EXERCISE PROMPT
Beginning at the line that contains "Кол-во штук в коробе, С соусом", reproduce the entries below exactly, ending with the line that contains "SK Validation MCC, 10: 0.367 -> 0.3684". Omit each picture.

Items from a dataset
"""

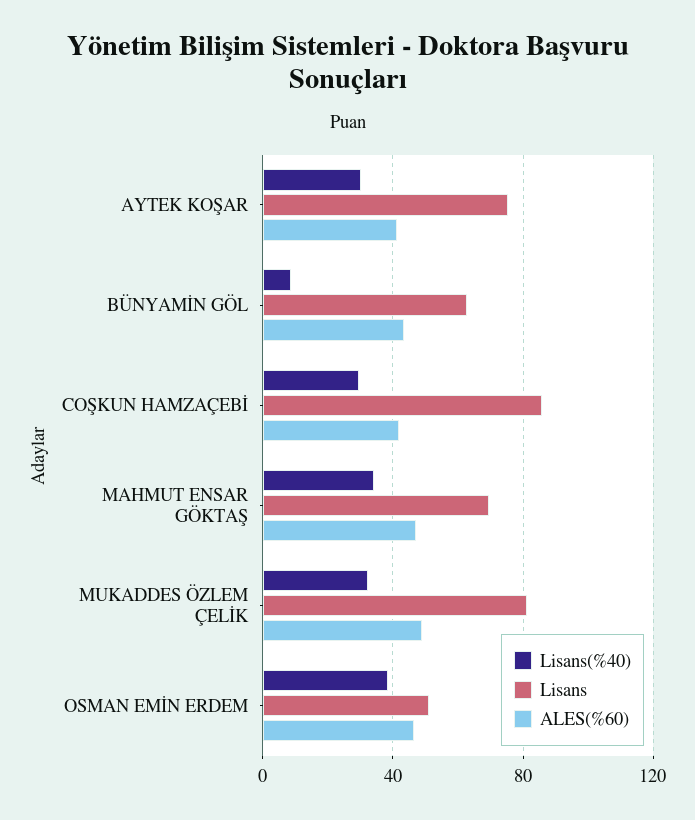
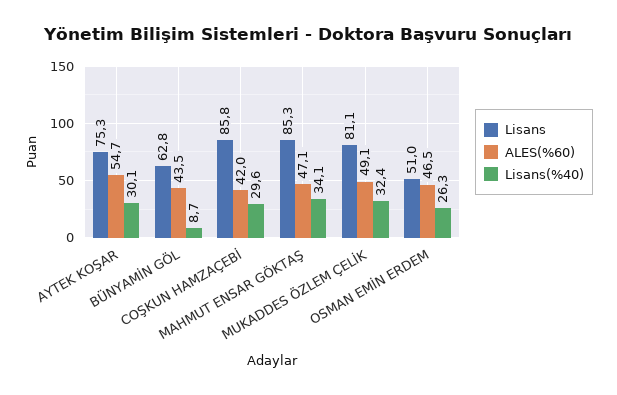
ALES(%60), AYTEK KOŞAR: 40 -> 54.7
Lisans, MAHMUT ENSAR GÖKTAŞ: 70 -> 85.3
Lisans(%40), OSMAN EMİN ERDEM: 40 -> 26.3

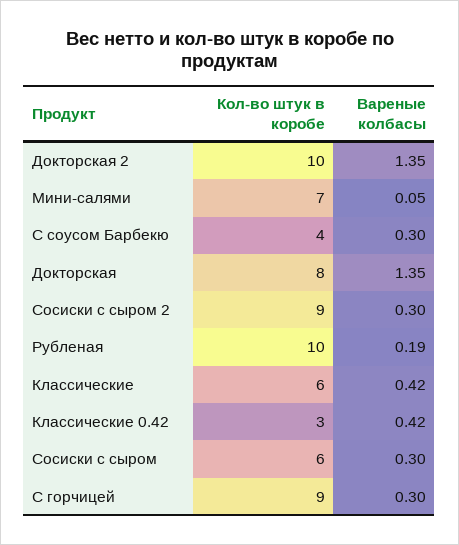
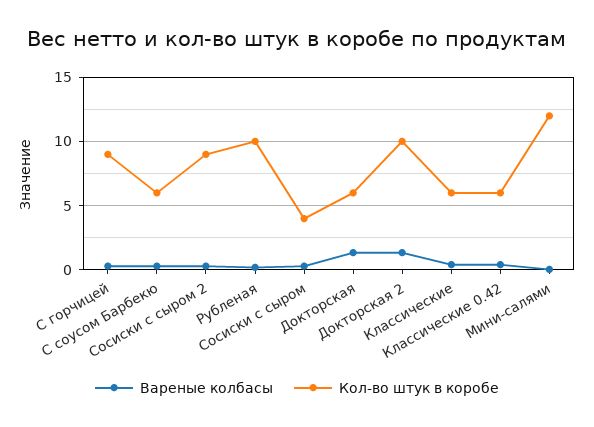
Кол-во штук в коробе, Мини-салями: 7 -> 12
Кол-во штук в коробе, С соусом Барбекю: 4 -> 6
Кол-во штук в коробе, Докторская: 8 -> 6
Кол-во штук в коробе, Классические 0.42: 3 -> 6
Кол-во штук в коробе, Сосиски с сыром: 6 -> 4

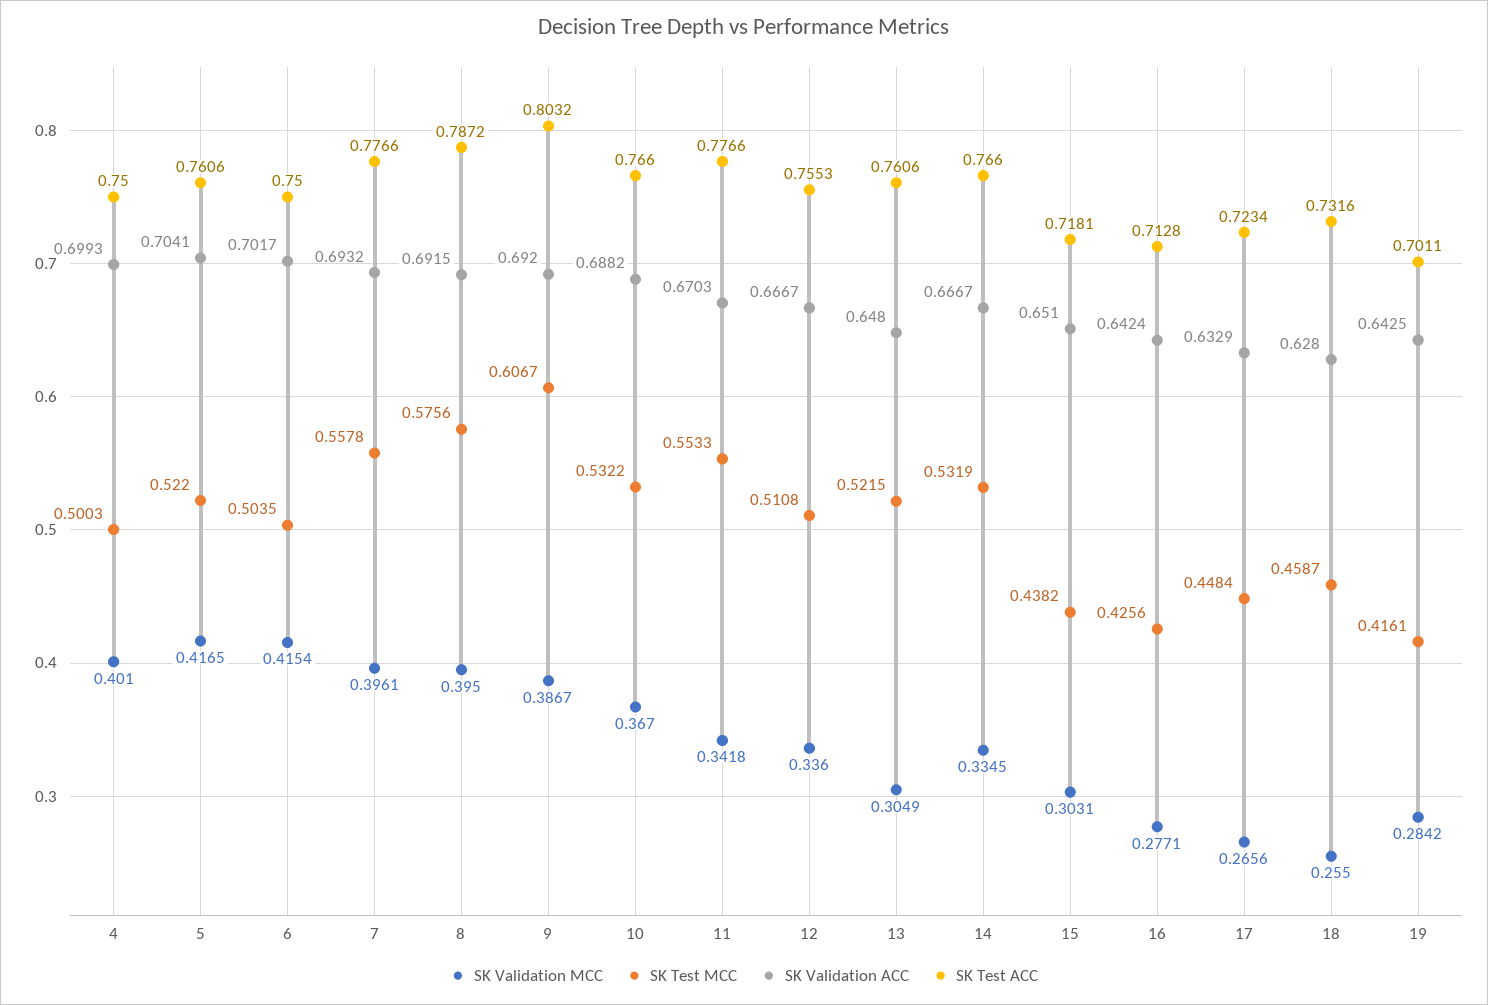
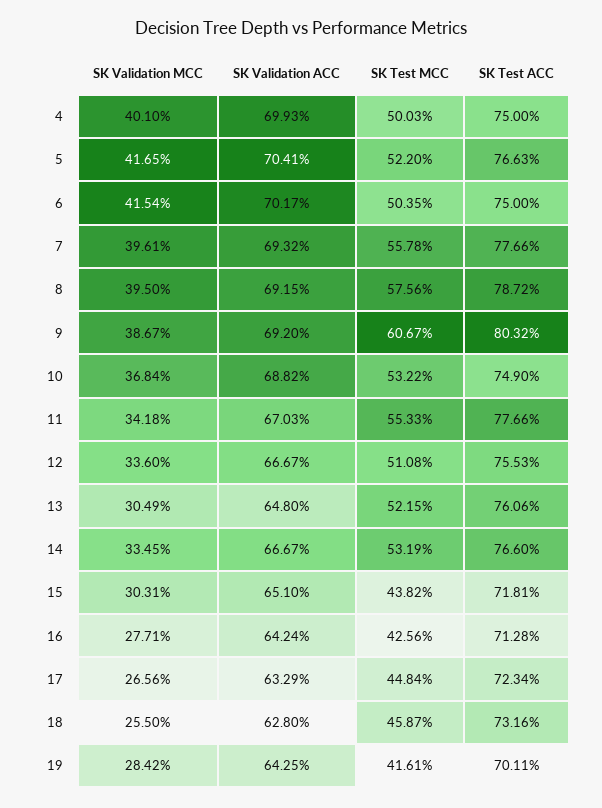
SK Test ACC, 5: 0.7606 -> 0.7663
SK Validation MCC, 10: 0.367 -> 0.3684
SK Test ACC, 10: 0.766 -> 0.749

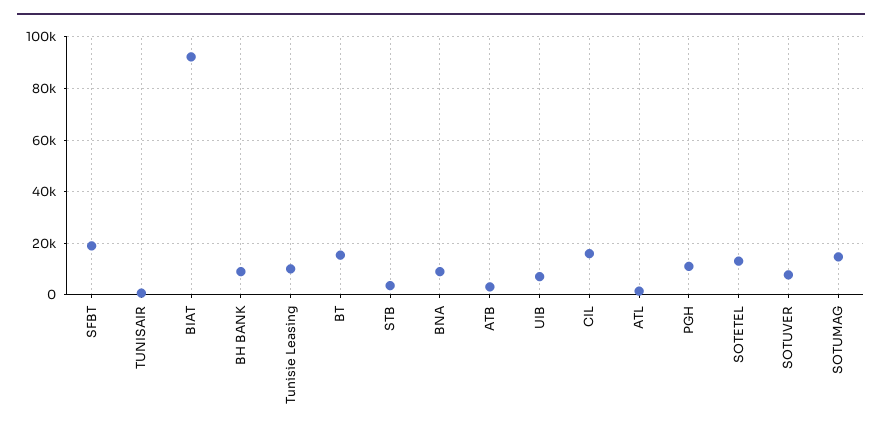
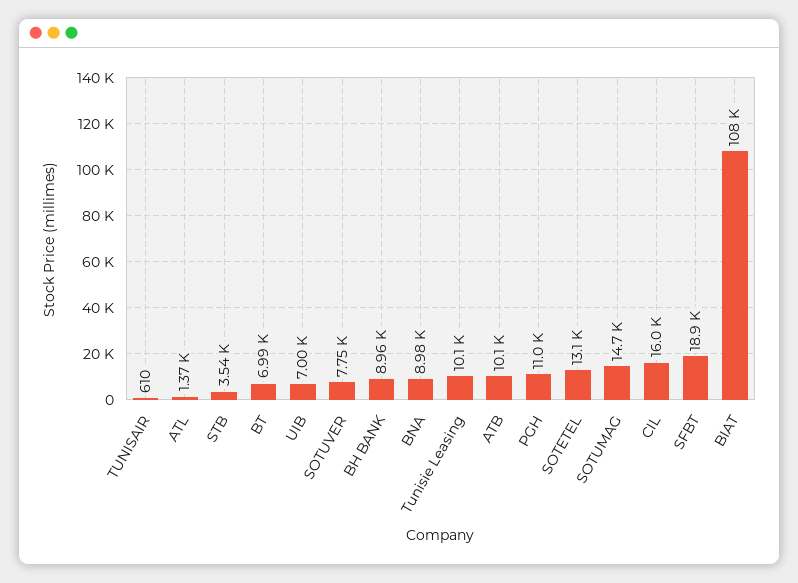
BIAT: 92500 -> 108000
BT: 15000 -> 6990
ATB: 2500 -> 10100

"""

ANSWER SPACE
Кол-во штук в коробе, С соусом Барбекю: 4 -> 6
Кол-во штук в коробе, Докторская: 8 -> 6
Кол-во штук в коробе, Классические 0.42: 3 -> 6
Кол-во штук в коробе, Сосиски с сыром: 6 -> 4

SK Test ACC, 5: 0.7606 -> 0.7663
SK Validation MCC, 10: 0.367 -> 0.3684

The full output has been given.